The aims of this study were i) to evaluate mitral and aortic annuli excursion, and aortomitral angle (AMA) during the cardiac cycle in healthy adults using two-dimensional speckle tracking echocardiography, ii) to assess two annuli dynamics and coupling behaviors as an integral, and iii) to detect the relation between two annuli and left ventricular ejection fraction (LVEF). A total of 74 healthy adults underwent transthoracic echocardiography.
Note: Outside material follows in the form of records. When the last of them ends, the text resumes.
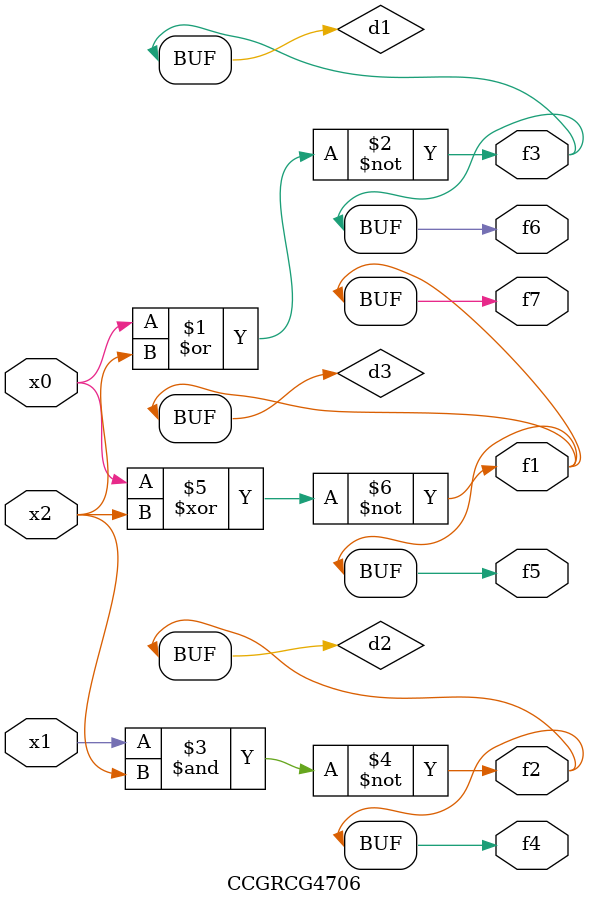
<source format=v>
module CCGRCG4706(
	input x0, x1, x2,
	output f1, f2, f3, f4, f5, f6, f7
);

	wire d1, d2, d3;

	nor (d1, x0, x2);
	nand (d2, x1, x2);
	xnor (d3, x0, x2);
	assign f1 = d3;
	assign f2 = d2;
	assign f3 = d1;
	assign f4 = d2;
	assign f5 = d3;
	assign f6 = d1;
	assign f7 = d3;
endmodule

</source>
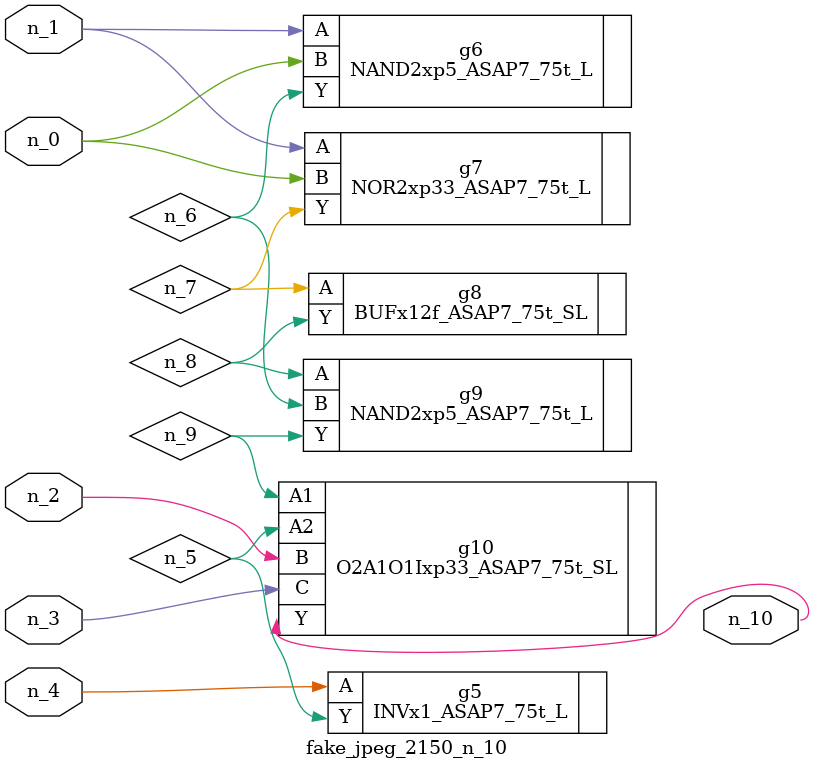
<source format=v>
module fake_jpeg_2150_n_10 (n_3, n_2, n_1, n_0, n_4, n_10);

input n_3;
input n_2;
input n_1;
input n_0;
input n_4;

output n_10;

wire n_8;
wire n_9;
wire n_6;
wire n_5;
wire n_7;

INVx1_ASAP7_75t_L g5 ( 
.A(n_4),
.Y(n_5)
);

NAND2xp5_ASAP7_75t_L g6 ( 
.A(n_1),
.B(n_0),
.Y(n_6)
);

NOR2xp33_ASAP7_75t_L g7 ( 
.A(n_1),
.B(n_0),
.Y(n_7)
);

BUFx12f_ASAP7_75t_SL g8 ( 
.A(n_7),
.Y(n_8)
);

NAND2xp5_ASAP7_75t_L g9 ( 
.A(n_8),
.B(n_6),
.Y(n_9)
);

O2A1O1Ixp33_ASAP7_75t_SL g10 ( 
.A1(n_9),
.A2(n_5),
.B(n_2),
.C(n_3),
.Y(n_10)
);


endmodule
</source>
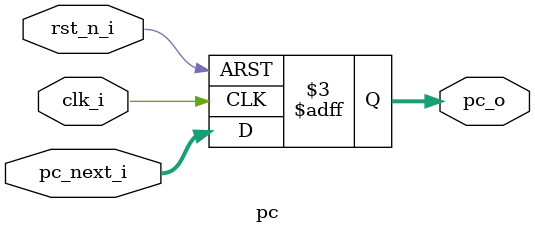
<source format=sv>
module pc #(
    X_LEN = 32
) (
    input  logic                clk_i,
    input  logic                rst_n_i,
    input  logic [X_LEN-1:0]    pc_next_i,
    output logic [X_LEN-1:0]    pc_o
);

    always_ff @(posedge clk_i or negedge rst_n_i) begin
        if(!rst_n_i)begin
            pc_o <= 0;
        end

        else begin
            pc_o <= pc_next_i;
        end
    end
 
    
endmodule
</source>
In the parasternal long-axis view, a number of points were extracted, including right coronary aortic annular, aortomitral fibrous junction, and posterior mitral annular points. The annuli excursion and AMA were measured using a speckle tracking-derived software during the cardiac cycle. During the isovolumic contraction and the isovolumic relaxation phase, annuli excursion and AMA remain stable for a short time. During the systole, annuli excursion increased sharply to the maximum, while AMA narrowed quickly to the minimum value. During the diastole, there are three patterns of decrease in annuli excursion and AMA expansion in different phases. The annuli excursion of three points correlates well with the LVEF (right coronary aortic annulus excursion, r=0.71, P<0.05; non-coronary aortic annulus excursion, r=0.70, P<0.05; posterior mitral annulus excursion, r=0.82, P<0.05). Moreover, there are positive correlations between annuli excursion and the variation of AMA (r=0.60, P<0.05). The annuli excursion and AMA have various regular patterns in healthy adults. The interactions of mitral and aortic annuli correlate with the left ventricular function. Our findings may have relevance to the evaluation of left ventricular function and presurgical planning of patients with valvular diseases.